It can be difficult to find an engaging activity to do with loved ones with dementia. A lack of stimulation and boredom can be very frustrating for people living with dementia, particularly due to their memory difficulties and challenges with self-expression. It is important that joint activities leverage on the strengths of the person with dementia – providing a supportive environment is essential to ensuring sustained engagement in activities.
Light Physical Activities
The benefit of exercise cannot be understated – even for older adults living with dementia. There is plenty of evidence to indicate that physical activities can improve cognition and mental health outcomes in older adults with dementia. Exercise also has the potential to reduce stress and depression in people with dementia and should be incorporated into their daily routine in the earlier stages in order to increase adherence as the illness progresses.

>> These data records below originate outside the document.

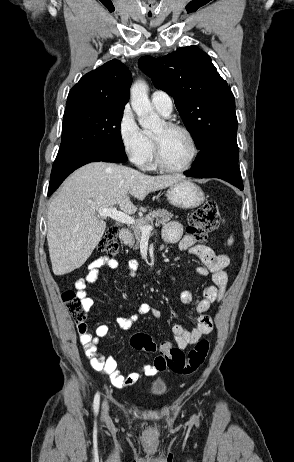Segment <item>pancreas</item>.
Returning <instances> with one entry per match:
<instances>
[{"instance_id":"pancreas-1","label":"pancreas","mask_w":294,"mask_h":462,"mask_svg":"<svg viewBox=\"0 0 294 462\" xmlns=\"http://www.w3.org/2000/svg\"><path fill=\"white\" fill-rule=\"evenodd\" d=\"M172 217L173 214L164 209L150 211L145 217L140 218L137 221V225L132 227L133 233H129L125 240V244H127L129 247L137 249L142 237L140 226L152 225L154 222L156 226L164 225L169 222Z\"/></svg>"}]
</instances>
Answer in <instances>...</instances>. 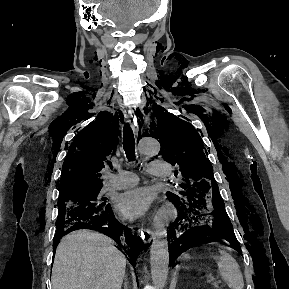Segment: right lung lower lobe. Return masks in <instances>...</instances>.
<instances>
[{
	"label": "right lung lower lobe",
	"mask_w": 289,
	"mask_h": 289,
	"mask_svg": "<svg viewBox=\"0 0 289 289\" xmlns=\"http://www.w3.org/2000/svg\"><path fill=\"white\" fill-rule=\"evenodd\" d=\"M78 229L96 230L109 236L120 245V251L127 254L129 262L135 267L138 252L142 250V241L137 231H130L129 228L124 227L123 224L115 218L111 206L103 213L81 217L61 234L57 233L53 241L54 253L59 240L67 233Z\"/></svg>",
	"instance_id": "98d812e1"
}]
</instances>
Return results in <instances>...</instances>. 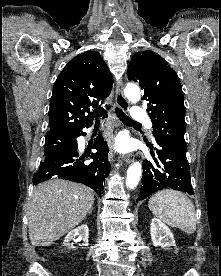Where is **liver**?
Masks as SVG:
<instances>
[{"instance_id":"obj_1","label":"liver","mask_w":221,"mask_h":276,"mask_svg":"<svg viewBox=\"0 0 221 276\" xmlns=\"http://www.w3.org/2000/svg\"><path fill=\"white\" fill-rule=\"evenodd\" d=\"M94 203V191L54 179L34 188L27 206L29 238L34 246H49L79 225Z\"/></svg>"}]
</instances>
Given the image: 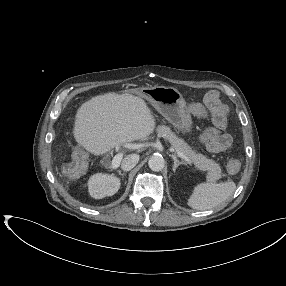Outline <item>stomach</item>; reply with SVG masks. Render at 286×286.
I'll return each instance as SVG.
<instances>
[{
    "mask_svg": "<svg viewBox=\"0 0 286 286\" xmlns=\"http://www.w3.org/2000/svg\"><path fill=\"white\" fill-rule=\"evenodd\" d=\"M140 97L150 104L175 128L190 133L192 118L182 94L173 87L154 86L139 90Z\"/></svg>",
    "mask_w": 286,
    "mask_h": 286,
    "instance_id": "1",
    "label": "stomach"
}]
</instances>
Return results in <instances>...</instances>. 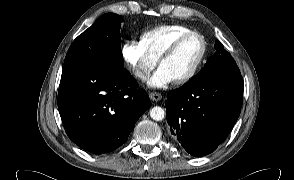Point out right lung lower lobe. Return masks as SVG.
Returning a JSON list of instances; mask_svg holds the SVG:
<instances>
[{
    "mask_svg": "<svg viewBox=\"0 0 294 180\" xmlns=\"http://www.w3.org/2000/svg\"><path fill=\"white\" fill-rule=\"evenodd\" d=\"M150 105L146 91L126 70L88 66L61 76L58 108L65 131L95 154L125 143Z\"/></svg>",
    "mask_w": 294,
    "mask_h": 180,
    "instance_id": "obj_1",
    "label": "right lung lower lobe"
}]
</instances>
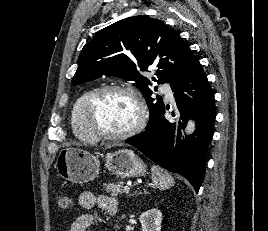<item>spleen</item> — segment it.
<instances>
[{
    "label": "spleen",
    "instance_id": "1",
    "mask_svg": "<svg viewBox=\"0 0 268 231\" xmlns=\"http://www.w3.org/2000/svg\"><path fill=\"white\" fill-rule=\"evenodd\" d=\"M151 173L152 182L157 188L164 190L174 185V179L172 176L161 167L153 165L151 167Z\"/></svg>",
    "mask_w": 268,
    "mask_h": 231
}]
</instances>
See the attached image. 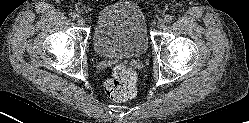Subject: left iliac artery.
Instances as JSON below:
<instances>
[{"label": "left iliac artery", "mask_w": 249, "mask_h": 123, "mask_svg": "<svg viewBox=\"0 0 249 123\" xmlns=\"http://www.w3.org/2000/svg\"><path fill=\"white\" fill-rule=\"evenodd\" d=\"M172 20H173V17H172L171 15L165 16V21H166L167 23H171Z\"/></svg>", "instance_id": "44dca946"}]
</instances>
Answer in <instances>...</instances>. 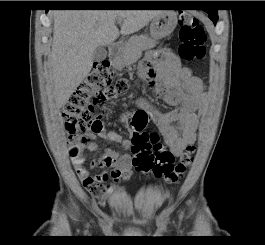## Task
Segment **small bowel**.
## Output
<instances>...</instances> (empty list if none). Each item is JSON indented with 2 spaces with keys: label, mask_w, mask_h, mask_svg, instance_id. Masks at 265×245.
Returning <instances> with one entry per match:
<instances>
[{
  "label": "small bowel",
  "mask_w": 265,
  "mask_h": 245,
  "mask_svg": "<svg viewBox=\"0 0 265 245\" xmlns=\"http://www.w3.org/2000/svg\"><path fill=\"white\" fill-rule=\"evenodd\" d=\"M141 66L155 70V80L149 83L154 95L164 103L175 106V109L164 114L154 108L144 99L138 100V105L149 117L150 121L160 130L170 151L179 157L185 148L194 145L199 127L197 111L204 105L206 99L203 81L192 74L184 66L173 51L151 50L141 61ZM131 113H124L121 117L123 124L132 133L129 122ZM101 138L121 143L125 149L131 148V140L123 139L119 133L106 131L104 127L97 133ZM84 152H93L97 144L87 140L82 144ZM83 155L75 161V171L85 190L98 197L101 193H110L112 186L100 187L101 184L112 182L114 186L121 180L132 175V162L129 153H119L116 150H107L99 159L92 160L89 167L83 164ZM102 167L110 171H100L92 174L91 169Z\"/></svg>",
  "instance_id": "obj_1"
}]
</instances>
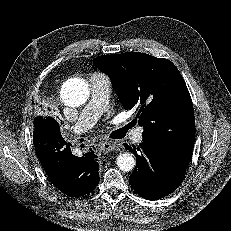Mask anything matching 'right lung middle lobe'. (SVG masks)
Returning a JSON list of instances; mask_svg holds the SVG:
<instances>
[{"label": "right lung middle lobe", "instance_id": "right-lung-middle-lobe-1", "mask_svg": "<svg viewBox=\"0 0 231 231\" xmlns=\"http://www.w3.org/2000/svg\"><path fill=\"white\" fill-rule=\"evenodd\" d=\"M42 120H43V118H36V119L34 120V125L39 124Z\"/></svg>", "mask_w": 231, "mask_h": 231}]
</instances>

There is a range of physical activities that people with dementia and their caregivers can engage in, depending on their interests, physical limitations, and current fitness levels. Gardening has been found to be beneficial for older adults with dementia as it allows them to spend time outdoors, engage in physical activity, and articulate their identity.
Nature has untapped healing potential, particularly for older adults with dementia. Gardening can improve flexibility and maintain motor skills such as reaching and bending. It also provides stimulation in a unique environment, particularly if your loved one is usually indoors.
Participation in social gardening groups particularly highlighted the benefits of building social relationships on the basis of a shared interest rather than a shared diagnosis. It is worth exploring community gardens in your area and visiting them with your loved one to identify the programs that you may be eligible to participate in together.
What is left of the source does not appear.